* [Material for the task]

"""

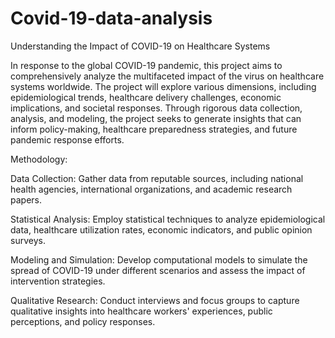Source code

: # Covid-19-data-analysis
Understanding the Impact of COVID-19 on Healthcare Systems

In response to the global COVID-19 pandemic, this project aims to comprehensively analyze the multifaceted impact of the virus on healthcare systems worldwide. The project will explore various dimensions, including epidemiological trends, healthcare delivery challenges, economic implications, and societal responses. Through rigorous data collection, analysis, and modeling, the project seeks to generate insights that can inform policy-making, healthcare preparedness strategies, and future pandemic response efforts.

Methodology:

Data Collection: Gather data from reputable sources, including national health agencies, international organizations, and academic research papers.

Statistical Analysis: Employ statistical techniques to analyze epidemiological data, healthcare utilization rates, economic indicators, and public opinion surveys.

Modeling and Simulation: Develop computational models to simulate the spread of COVID-19 under different scenarios and assess the impact of intervention strategies.

Qualitative Research: Conduct interviews and focus groups to capture qualitative insights into healthcare workers' experiences, public perceptions, and policy responses.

"""

* [Instructions for the task] Go through the entries above and report every line in which the word "public" appears.

* [Reply to the exercise]
Statistical Analysis: Employ statistical techniques to analyze epidemiological data, healthcare utilization rates, economic indicators, and public opinion surveys.
Qualitative Research: Conduct interviews and focus groups to capture qualitative insights into healthcare workers' experiences, public perceptions, and policy responses.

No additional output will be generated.